• Job:
Look through the records that follow. Copy every line containing the word "الاجتماعية".

• Dataset records:
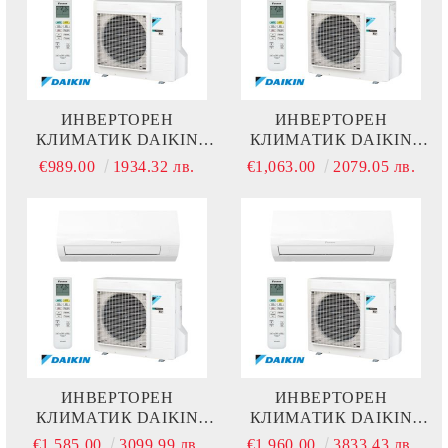
ИНВЕРТОРЕН
ИНВЕРТОРЕН
КЛИМАТИК DAIKIN
КЛИМАТИК DAIKIN
SENSIRA FTXF25E +
SENSIRA FTXF35E +
€989.00
1934.32 лв.
€1,063.00
2079.05 лв.
RXF25E
RXF35E
ИНВЕРТОРЕН
ИНВЕРТОРЕН
КЛИМАТИК DAIKIN
КЛИМАТИК DAIKIN
SENSIRA FTXF50D +
SENSIRA FTXF60D +
€1,585.00
3099.99 лв.
€1,960.00
3833.43 лв.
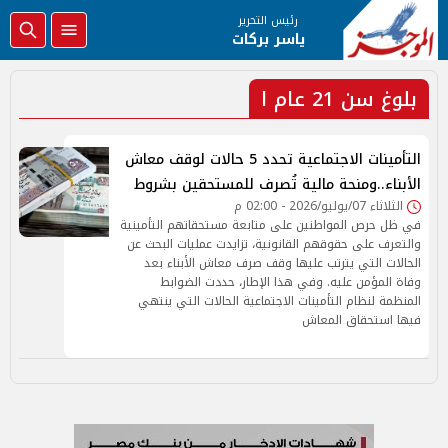
رئيس التحرير
ياسر بركات
بلوغ سن 21 عام ا
التأمينات الاجتماعية تحدد 5 حالات لوقف معاش
الأبناء..ومنحة مالية تُصرف للمستحقين بشروط
الثلاثاء 07/يوليو/2026 - 02:00 م
في ظل حرص المواطنين على متابعة مستحقاتهم التأمينية
والتعرف على حقوقهم القانونية، تزايدت عمليات البحث عن
الحالات التي يترتب عليها وقف صرف معاش الأبناء بعد
وفاة المؤمن عليه. وفي هذا الإطار، حددت الضوابط
المنظمة لنظام التأمينات الاجتماعية الحالات التي ينتهي
فيها استحقاق المعاش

• Response area:
التأمينات الاجتماعية تحدد 5 حالات لوقف معاش
المنظمة لنظام التأمينات الاجتماعية الحالات التي ينتهي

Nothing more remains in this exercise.